Improved Molecular Understanding of DIPG Drivers and subsets of H3K27M-DMG
Improved molecular understanding is needed for rational treatment of diffuse intrinsic pontine gliomas (DIPG). The Koschmann lab is studying mechanisms of tumor progression, tumor evolution and epigenetic regulation in DIPG, using paired and multi-focal sequencing of human DIPG samples, and novel mouse models of DIPG.

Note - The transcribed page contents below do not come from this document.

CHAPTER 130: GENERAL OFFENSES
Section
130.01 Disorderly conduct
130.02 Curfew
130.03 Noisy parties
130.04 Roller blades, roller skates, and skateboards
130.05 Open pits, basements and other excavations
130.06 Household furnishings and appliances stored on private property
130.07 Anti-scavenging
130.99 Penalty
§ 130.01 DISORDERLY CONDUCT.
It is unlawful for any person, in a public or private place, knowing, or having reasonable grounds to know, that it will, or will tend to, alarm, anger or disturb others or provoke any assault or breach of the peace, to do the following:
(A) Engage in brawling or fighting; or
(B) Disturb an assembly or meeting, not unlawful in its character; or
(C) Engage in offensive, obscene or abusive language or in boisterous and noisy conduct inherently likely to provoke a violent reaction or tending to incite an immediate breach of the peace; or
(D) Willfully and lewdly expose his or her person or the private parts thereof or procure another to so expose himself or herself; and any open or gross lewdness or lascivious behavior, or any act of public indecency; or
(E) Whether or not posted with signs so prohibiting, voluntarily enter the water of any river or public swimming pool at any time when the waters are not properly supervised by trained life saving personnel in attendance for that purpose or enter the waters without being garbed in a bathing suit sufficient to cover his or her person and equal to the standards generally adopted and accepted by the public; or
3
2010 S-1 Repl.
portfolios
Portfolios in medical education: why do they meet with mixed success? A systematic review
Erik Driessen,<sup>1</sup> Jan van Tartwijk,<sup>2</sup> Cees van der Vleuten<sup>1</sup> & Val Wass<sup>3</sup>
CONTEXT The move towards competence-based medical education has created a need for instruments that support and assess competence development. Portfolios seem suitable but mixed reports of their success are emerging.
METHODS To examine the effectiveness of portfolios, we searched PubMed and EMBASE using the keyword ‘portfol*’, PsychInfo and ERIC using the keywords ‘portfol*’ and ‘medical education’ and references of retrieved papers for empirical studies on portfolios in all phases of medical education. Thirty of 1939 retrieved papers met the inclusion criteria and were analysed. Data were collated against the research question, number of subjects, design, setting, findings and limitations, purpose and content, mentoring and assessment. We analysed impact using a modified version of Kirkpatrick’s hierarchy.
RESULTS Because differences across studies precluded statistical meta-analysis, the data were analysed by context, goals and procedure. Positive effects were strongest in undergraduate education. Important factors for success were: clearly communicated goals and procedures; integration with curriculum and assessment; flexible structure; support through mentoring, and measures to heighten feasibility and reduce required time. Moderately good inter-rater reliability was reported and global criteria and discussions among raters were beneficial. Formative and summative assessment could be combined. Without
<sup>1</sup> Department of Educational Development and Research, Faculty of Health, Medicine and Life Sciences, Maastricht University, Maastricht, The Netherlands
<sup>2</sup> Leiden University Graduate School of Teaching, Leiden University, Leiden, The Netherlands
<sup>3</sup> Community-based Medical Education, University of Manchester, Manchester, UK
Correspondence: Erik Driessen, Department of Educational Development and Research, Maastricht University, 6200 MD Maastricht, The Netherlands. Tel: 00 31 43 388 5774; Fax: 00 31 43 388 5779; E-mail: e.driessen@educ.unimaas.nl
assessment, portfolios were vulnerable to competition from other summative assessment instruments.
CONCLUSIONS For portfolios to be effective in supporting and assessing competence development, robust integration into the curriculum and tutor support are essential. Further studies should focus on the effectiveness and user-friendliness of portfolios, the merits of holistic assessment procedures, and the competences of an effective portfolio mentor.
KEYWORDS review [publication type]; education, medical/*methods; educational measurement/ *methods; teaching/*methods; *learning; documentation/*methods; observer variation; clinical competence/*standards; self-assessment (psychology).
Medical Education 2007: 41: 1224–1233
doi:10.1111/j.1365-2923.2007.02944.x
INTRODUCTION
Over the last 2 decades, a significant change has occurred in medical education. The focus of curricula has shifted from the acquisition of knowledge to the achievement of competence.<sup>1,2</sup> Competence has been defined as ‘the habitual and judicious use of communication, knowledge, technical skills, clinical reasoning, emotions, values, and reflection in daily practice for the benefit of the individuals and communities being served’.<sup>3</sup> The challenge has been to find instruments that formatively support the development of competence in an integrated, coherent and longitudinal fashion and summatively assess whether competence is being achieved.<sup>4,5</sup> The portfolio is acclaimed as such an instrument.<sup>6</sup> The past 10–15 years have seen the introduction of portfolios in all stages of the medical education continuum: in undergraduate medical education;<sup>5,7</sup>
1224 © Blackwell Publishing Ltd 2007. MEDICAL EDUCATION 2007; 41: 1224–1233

Our lab identified enrichment of alterations in MAPK pathway genes in patients with LTS compared to those with typical survival (Roberts et al, Acta Neuropathologica 2024). Furthermore, H3K27M-DMGs with MAPK alterations demonstrate a unique DNA methylation signature, even in some cases without a MAPK in initial sample, thus raising the possibility of a unique evolutionary trajectory that selects for subsequent MAPK alteration. Our data demonstrates distinct clinical outcomes, DNA methylation patterns, MAPK mutations, and absence of TP53 mutations that supports a distinct LTS-associated subtype of H3K27M-DMG, which we propose as “diffuse midline glioma, H3K27M-mutant and MAPK pathway-altered”. As a few MAPK-wildtype cases clustered with the “MAPK-altered” group, methylation analysis should be considered with other clinical and molecular diagnostic elements. Our study also confirms that a subset of H3K27M-DMGs show circumscribed histology, and this contradiction with the diagnostic category “diffuse” midline glioma may need to be re-addressed in the future.
Ongoing work is exploring the impact and targetability of concurrent EGFR and MAPK alterations on H3K27M-DMGs.